Traducción

lunes, 4 de agosto de 2014

Nosotros, los fantasmas (I)

“Hemos soñado tanto que ya no somos de aquí.” (Novalis)

            Tras muchos años de viajar a lo largo y ancho de la vía férrea española, había llegado a la conclusión de que los compartimentos de primera clase varían mucho de un tren a otro, pero los de segunda parecen todos cortados por el mismo patrón: oscuros, polvorientos, incómodos, anticuados, con los mismos asientos estampados semiabatibles, los mismos reposacabezas sucios y las mismas puertas que no cierran. Después de tantos años, y sobre todo si viajaba de noche, como en aquella ocasión, solía entrar a ciegas en el primer compartimento en el que vislumbrara un asiento libre junto a la puerta para no tener que despertar a nadie cada vez que quisiera ir al baño o visitar el vagón-comedor; sólo así se entiende que se sentara frente a él sin darse cuenta inmediatamente de quién era.
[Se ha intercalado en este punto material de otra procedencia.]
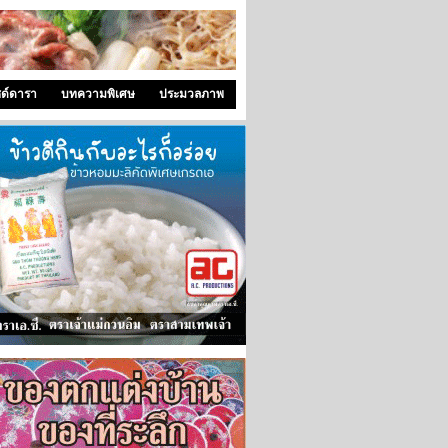
ซด์ดารา
บทความพิเศษ
ประมวลภาพ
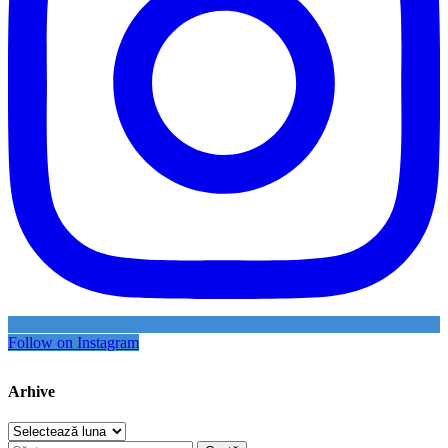
Follow on Instagram
Arhive
Arhive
            ¿Cuánto tiempo tardó en reconocerlo? No lo sabía, pero sin duda no fue hasta después de acomodarse. Sólo entonces sus ojos se encontraron con los de él a través de la penumbra que envolvía el vagón, cuando ya era demasiado tarde para fingir que se había equivocado de sitio con naturalidad, sin quedar como una cobarde. Como solía suceder veinte años atrás, por puntual que ella llegara a sus citas, él siempre se le había adelantado, como si no tuviera nada mejor que hacer que esperarla en una esquina y regodearse en la idea de volver a estrecharla entre sus brazos. Aunque, en esta ocasión, su encuentro fue puramente fortuito e indeseado.
¿Cuánto tardó en reaccionar? Seguramente su mente, e incluso su aletargado corazón, tardaron mucho menos que su rostro, acostumbrado al fingimiento de la escena, en evidenciar algo parecido al sobresalto. La mirada de él era inequívocamente hostil, como si lo primero que hubiera recordado al verla fuera la tarde en que lo abandonó, aquella patética tarde en que ella, que se había prometido a sí misma no llorar ni perder la calma, había terminado chillando fuera de sí que no lo aguantaba más, que estaba harta de sus altibajos, que estar con él iba contra la estabilidad que necesitaba para seguir desarrollando su incipiente carrera artística, y que el amor apasionado e incondicional que él le demostraba continuamente había acabado por agobiarla, como si no tuviera más remedio que quererle, como si no tuviera otra opción que la de permanecer junto a él, amarrada al timón de un barco a punto de estrellarse contra los escollos.
-¿Qué pasa? ¿Es que ya no te acuerdas de mí? –masculló ella torpemente, sonriendo con timidez. Veinte años atrás se habría ruborizado, pero en aquella ocasión estaba segura de no haberlo hecho.
-Hola –respondió él con su voz ronca habitual.
Los otros ocupantes del vagón, una familia árabe formada por una joven madre tocada con un pañuelo, una niña de ojos oscuros como cuentas de azabache y un chiquillo algo menor de aspecto adormilado, no daban muestras de entenderles ni de querer entablar conversación con ellos. El tren abandonó la estación y las últimas luces de la coqueta ciudad de provincias en que vivía actualmente se alejaron al ritmo traqueteante del tren. El crepúsculo había cubierto las suaves colinas de los alrededores con un manto de terciopelo violáceo salpicado de reflejos anaranjados. No tardarían en adentrarse en la meseta.
-¿Vas hasta la última estación? –le preguntó irracionalmente y deseando con todas sus fuerzas que contestara que no tardaría en descender.
-No, pero casi. ¿Te molesta? –le espetó él en tono furibundo.
-¡No, claro que no! –exclamó ella, arrellanándose en su asiento.
-No tenemos por qué hablar.
-Eso por supuesto.
Exhausta por los agotadores ensayos de los últimos días y su inesperado reencuentro, ella cerró los ojos. Quizá si apretaba los párpados con fuerza él desaparecería, acabaría por convertirse en una ilusión óptica, en un holograma. Pero fue en vano: incluso a solas con su conciencia, seguía examinándola con expresión severa desde el asiento de enfrente. ¡Qué mala suerte habérselo encontrado, qué fatalidad…! Un escalofrío le recorrió el espinazo a pesar del calor que empezaba a dejarse sentir en el interior del compartimento umbrío.